Reinforcement Learning from Human Feedback (RLHF)
A training technique where human evaluators rate model outputs, and this feedback trains a reward model that guides further model optimization. RLHF is key to making models helpful, harmless, and honest.
Retrieval
The process of finding relevant documents or data from a large collection. In RAG systems, retrieval uses vector similarity search or keyword matching to find information the LLM can use.
S
Semantic Search
Search that understands meaning rather than just matching keywords. Uses embeddings to find documents that are conceptually similar to the query, even if they use different words.
Structured Output
LLM responses in a predefined format (JSON, XML, typed objects) rather than free-form text. Critical for AI agents that need machine-readable outputs to interact with external systems.
Supervised Learning
A training approach where the model learns from labeled examples — input-output pairs where the correct answer is provided. The model learns to predict the output for new, unseen inputs.
Synthetic Data
Artificially generated data used for training AI models when real data is insufficient, expensive, or privacy-sensitive. Modern AI models can generate training data for other models.
T
Temperature
A parameter that controls randomness in LLM outputs. Temperature 0 produces the most deterministic (consistent) outputs; higher temperatures increase creativity and variability. Typical range: 0-2.
Token
The basic unit of text that LLMs process. Roughly 1 token ≈ 4 characters or 0.75 words in English. Models have context window limits measured in tokens (e.g., 128K tokens). Pricing is typically per million tokens.
Tool Use
The ability of an AI agent to invoke external tools — APIs, databases, code interpreters, web browsers — to accomplish tasks. Tool use is what transforms an LLM from a text generator into an agent that can act in the real world. See also: Function Calling.
Transformer
The neural network architecture underlying all modern LLMs, introduced in the 2017 paper "Attention Is All You Need." Transformers process input in parallel using self-attention mechanisms, enabling efficient training on massive datasets.
Transfer Learning
Applying knowledge learned from one task to a different but related task. Foundation models embody transfer learning at scale — trained on general data, then adapted to specific tasks through fine-tuning or prompting.
U
Unsupervised Learning
A training approach where the model finds patterns in data without labeled examples. LLM pre-training is largely unsupervised — the model learns language patterns by predicting the next token in vast text datasets.
V
Vector Database
A database optimized for storing and searching high-dimensional vectors (embeddings). Used for semantic search, recommendation systems, and RAG implementations. Examples: Pinecone, Weaviate, Chroma, Qdrant.
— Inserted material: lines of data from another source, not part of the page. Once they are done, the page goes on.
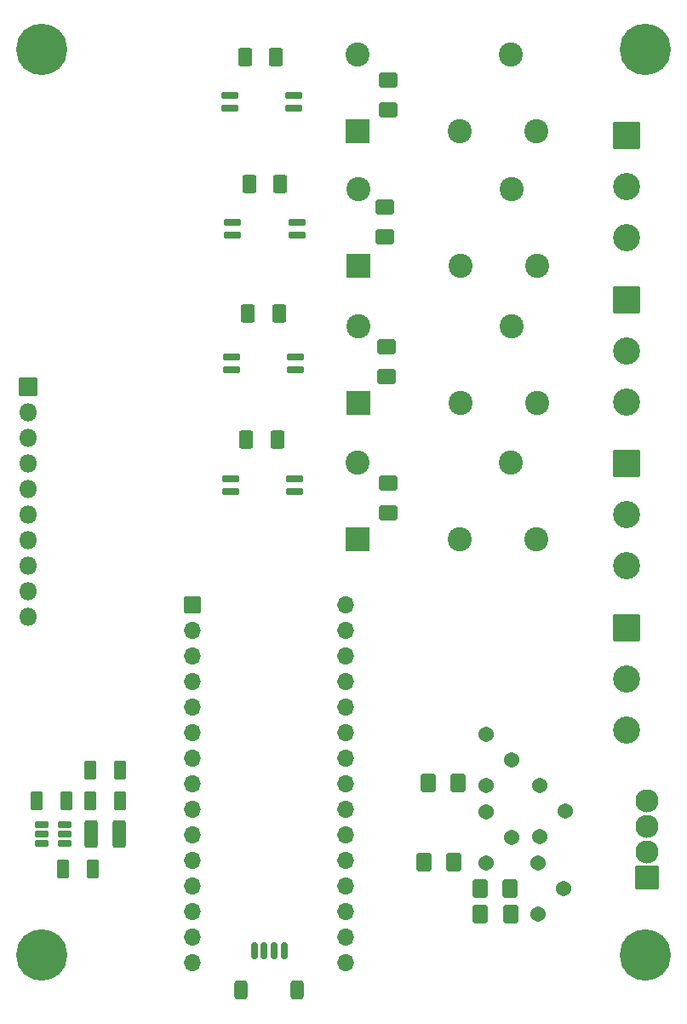
<source format=gbr>
%TF.GenerationSoftware,KiCad,Pcbnew,8.0.5*%
%TF.CreationDate,2024-09-29T21:47:55-04:00*%
%TF.ProjectId,BREAD_Slice,42524541-445f-4536-9c69-63652e6b6963,rev?*%
%TF.SameCoordinates,PX74eba40PY8552dc0*%
%TF.FileFunction,Soldermask,Bot*%
%TF.FilePolarity,Negative*%
%FSLAX46Y46*%
G04 Gerber Fmt 4.6, Leading zero omitted, Abs format (unit mm)*
G04 Created by KiCad (PCBNEW 8.0.5) date 2024-09-29 21:47:55*
%MOMM*%
%LPD*%
G01*
G04 APERTURE LIST*
G04 Aperture macros list*
%AMRoundRect*
0 Rectangle with rounded corners*
0 $1 Rounding radius*
0 $2 $3 $4 $5 $6 $7 $8 $9 X,Y pos of 4 corners*
0 Add a 4 corners polygon primitive as box body*
4,1,4,$2,$3,$4,$5,$6,$7,$8,$9,$2,$3,0*
0 Add four circle primitives for the rounded corners*
1,1,$1+$1,$2,$3*
1,1,$1+$1,$4,$5*
1,1,$1+$1,$6,$7*
1,1,$1+$1,$8,$9*
0 Add four rect primitives between the rounded corners*
20,1,$1+$1,$2,$3,$4,$5,0*
20,1,$1+$1,$4,$5,$6,$7,0*
20,1,$1+$1,$6,$7,$8,$9,0*
20,1,$1+$1,$8,$9,$2,$3,0*%
G04 Aperture macros list end*
%ADD10C,5.100000*%
%ADD11RoundRect,0.050000X-0.800000X-0.800000X0.800000X-0.800000X0.800000X0.800000X-0.800000X0.800000X0*%
%ADD12O,1.700000X1.700000*%
%ADD13RoundRect,0.050000X-0.850000X-0.850000X0.850000X-0.850000X0.850000X0.850000X-0.850000X0.850000X0*%
%ADD14O,1.800000X1.800000*%
%ADD15RoundRect,0.050000X-1.300000X1.300000X-1.300000X-1.300000X1.300000X-1.300000X1.300000X1.300000X0*%
%ADD16C,2.700000*%
%ADD17C,1.540000*%
%ADD18RoundRect,0.050000X1.100000X-1.100000X1.100000X1.100000X-1.100000X1.100000X-1.100000X-1.100000X0*%
%ADD19C,2.300000*%
%ADD20RoundRect,0.050000X1.150000X1.150000X-1.150000X1.150000X-1.150000X-1.150000X1.150000X-1.150000X0*%
%ADD21C,2.400000*%
%ADD22RoundRect,0.267544X0.494956X0.657456X-0.494956X0.657456X-0.494956X-0.657456X0.494956X-0.657456X0*%
%ADD23RoundRect,0.175000X-0.687500X-0.175000X0.687500X-0.175000X0.687500X0.175000X-0.687500X0.175000X0*%
%ADD24RoundRect,0.175000X0.175000X0.650000X-0.175000X0.650000X-0.175000X-0.650000X0.175000X-0.650000X0*%
%ADD25RoundRect,0.270833X0.379167X0.679167X-0.379167X0.679167X-0.379167X-0.679167X0.379167X-0.679167X0*%
%ADD26RoundRect,0.271739X0.353261X0.678261X-0.353261X0.678261X-0.353261X-0.678261X0.353261X-0.678261X0*%
%ADD27RoundRect,0.267544X-0.657456X0.494956X-0.657456X-0.494956X0.657456X-0.494956X0.657456X0.494956X0*%
%ADD28RoundRect,0.175000X-0.537500X-0.175000X0.537500X-0.175000X0.537500X0.175000X-0.537500X0.175000X0*%
%ADD29RoundRect,0.269231X-0.430769X-0.655769X0.430769X-0.655769X0.430769X0.655769X-0.430769X0.655769X0*%
%ADD30RoundRect,0.271739X-0.353261X-0.678261X0.353261X-0.678261X0.353261X0.678261X-0.353261X0.678261X0*%
%ADD31RoundRect,0.267544X-0.494956X-0.657456X0.494956X-0.657456X0.494956X0.657456X-0.494956X0.657456X0*%
%ADD32RoundRect,0.270000X-0.405000X-1.105000X0.405000X-1.105000X0.405000X1.105000X-0.405000X1.105000X0*%
G04 APERTURE END LIST*
D10*
%TO.C,H1*%
X5000000Y95000000D03*
%TD*%
%TO.C,H3*%
X65000000Y95000000D03*
%TD*%
%TO.C,H2*%
X5000000Y5000000D03*
%TD*%
%TO.C,H4*%
X65000000Y5000000D03*
%TD*%
D11*
%TO.C,A1*%
X19988000Y39800000D03*
D12*
X19988000Y37260000D03*
X19988000Y34720000D03*
X19988000Y32180000D03*
X19988000Y29640000D03*
X19988000Y27100000D03*
X19988000Y24560000D03*
X19988000Y22020000D03*
X19988000Y19480000D03*
X19988000Y16940000D03*
X19988000Y14400000D03*
X19988000Y11860000D03*
X19988000Y9320000D03*
X19988000Y6780000D03*
X19988000Y4240000D03*
X35228000Y4240000D03*
X35228000Y6780000D03*
X35228000Y9320000D03*
X35228000Y11860000D03*
X35228000Y14400000D03*
X35228000Y16940000D03*
X35228000Y19480000D03*
X35228000Y22020000D03*
X35228000Y24560000D03*
X35228000Y27100000D03*
X35228000Y29640000D03*
X35228000Y32180000D03*
X35228000Y34720000D03*
X35228000Y37260000D03*
X35228000Y39800000D03*
%TD*%
D13*
%TO.C,J2*%
X3600000Y61450000D03*
D14*
X3600000Y58910000D03*
X3600000Y56370000D03*
X3600000Y53830000D03*
X3600000Y51290000D03*
X3600000Y48750000D03*
X3600000Y46210000D03*
X3600000Y43670000D03*
X3600000Y41130000D03*
X3600000Y38590000D03*
%TD*%
D15*
%TO.C,J6*%
X63150000Y53850000D03*
D16*
X63150000Y48770000D03*
X63150000Y43690000D03*
%TD*%
D17*
%TO.C,RV1*%
X54360000Y14140000D03*
X56900000Y11600000D03*
X54360000Y9060000D03*
%TD*%
D18*
%TO.C,J3*%
X65200000Y12735000D03*
D19*
X65200000Y15275000D03*
X65200000Y17815000D03*
X65200000Y20355000D03*
%TD*%
D17*
%TO.C,RV4*%
X49160000Y26900000D03*
X51700000Y24360000D03*
X49160000Y21820000D03*
%TD*%
D15*
%TO.C,J7*%
X63150000Y37550000D03*
D16*
X63150000Y32470000D03*
X63150000Y27390000D03*
%TD*%
D20*
%TO.C,K1*%
X36390000Y86908000D03*
D21*
X46550000Y86908000D03*
X54170000Y86908000D03*
X51630000Y94528000D03*
X36390000Y94528000D03*
%TD*%
D17*
%TO.C,RV2*%
X49160000Y19240000D03*
X51700000Y16700000D03*
X49160000Y14160000D03*
%TD*%
D20*
%TO.C,K4*%
X36360000Y46360000D03*
D21*
X46520000Y46360000D03*
X54140000Y46360000D03*
X51600000Y53980000D03*
X36360000Y53980000D03*
%TD*%
D15*
%TO.C,J4*%
X63145000Y86435000D03*
D16*
X63145000Y81355000D03*
X63145000Y76275000D03*
%TD*%
D20*
%TO.C,K2*%
X36425000Y73532000D03*
D21*
X46585000Y73532000D03*
X54205000Y73532000D03*
X51665000Y81152000D03*
X36425000Y81152000D03*
%TD*%
D20*
%TO.C,K3*%
X36425000Y59900000D03*
D21*
X46585000Y59900000D03*
X54205000Y59900000D03*
X51665000Y67520000D03*
X36425000Y67520000D03*
%TD*%
D17*
%TO.C,RV3*%
X54460000Y21840000D03*
X57000000Y19300000D03*
X54460000Y16760000D03*
%TD*%
D15*
%TO.C,J5*%
X63145000Y70135000D03*
D16*
X63145000Y65055000D03*
X63145000Y59975000D03*
%TD*%
D22*
%TO.C,D5*%
X46387500Y22100000D03*
X43412500Y22100000D03*
%TD*%
D23*
%TO.C,U3*%
X23966500Y76580000D03*
X23966500Y77850000D03*
X30341500Y77850000D03*
X30341500Y76580000D03*
%TD*%
D22*
%TO.C,D2*%
X51587500Y9100000D03*
X48612500Y9100000D03*
%TD*%
D23*
%TO.C,U4*%
X23839500Y63202000D03*
X23839500Y64472000D03*
X30214500Y64472000D03*
X30214500Y63202000D03*
%TD*%
D24*
%TO.C,J1*%
X29098000Y5400000D03*
X28098000Y5400000D03*
X27098000Y5400000D03*
X26098000Y5400000D03*
D25*
X30398000Y1525000D03*
X24798000Y1525000D03*
%TD*%
D23*
%TO.C,U2*%
X23677500Y89194000D03*
X23677500Y90464000D03*
X30052500Y90464000D03*
X30052500Y89194000D03*
%TD*%
D26*
%TO.C,C1*%
X7425000Y20345000D03*
X4475000Y20345000D03*
%TD*%
D27*
%TO.C,D8*%
X39219000Y65451500D03*
X39219000Y62476500D03*
%TD*%
%TO.C,D9*%
X39408000Y51911500D03*
X39408000Y48936500D03*
%TD*%
D28*
%TO.C,U1*%
X5012500Y16095000D03*
X5012500Y17045000D03*
X5012500Y17995000D03*
X7287500Y17995000D03*
X7287500Y17045000D03*
X7287500Y16095000D03*
%TD*%
D22*
%TO.C,D3*%
X45987500Y14200000D03*
X43012500Y14200000D03*
%TD*%
D29*
%TO.C,R2*%
X25604000Y81660000D03*
X28704000Y81660000D03*
%TD*%
%TO.C,R3*%
X25477000Y68790000D03*
X28577000Y68790000D03*
%TD*%
D27*
%TO.C,D7*%
X39092000Y79337500D03*
X39092000Y76362500D03*
%TD*%
D26*
%TO.C,C2*%
X10025000Y13545000D03*
X7075000Y13545000D03*
%TD*%
D27*
%TO.C,D6*%
X39438000Y91951500D03*
X39438000Y88976500D03*
%TD*%
D30*
%TO.C,C3*%
X9775000Y20345000D03*
X12725000Y20345000D03*
%TD*%
D29*
%TO.C,R4*%
X25285000Y56266000D03*
X28385000Y56266000D03*
%TD*%
D30*
%TO.C,C4*%
X9775000Y23345000D03*
X12725000Y23345000D03*
%TD*%
D23*
%TO.C,U5*%
X23774500Y51059000D03*
X23774500Y52329000D03*
X30149500Y52329000D03*
X30149500Y51059000D03*
%TD*%
D31*
%TO.C,D4*%
X48575000Y11650000D03*
X51550000Y11650000D03*
%TD*%
D32*
%TO.C,L1*%
X9850000Y17045000D03*
X12650000Y17045000D03*
%TD*%
D29*
%TO.C,R1*%
X25188000Y94274000D03*
X28288000Y94274000D03*
%TD*%
M02*

</source>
Vision-Language Model (VLM)
A multi-modal AI model that processes both images and text. VLMs can describe images, answer questions about visual content, and generate images from text descriptions.
W
Weights
The numerical parameters in a neural network that determine how input data is transformed into output. Training adjusts weights to minimize prediction errors. Model "weights" and "parameters" are often used interchangeably.
Workflow Automation
Using AI agents to automate multi-step business processes that span multiple systems. Unlike traditional automation (rigid, rule-based), AI workflow automation adapts to edge cases and handles unstructured data.
Z
Zero-Shot Learning
The ability of an AI model to perform a task it was not explicitly trained for, using only its general knowledge and the task description. Example: asking an LLM to classify sentiment without providing examples. Contrast with: Few-Shot Learning.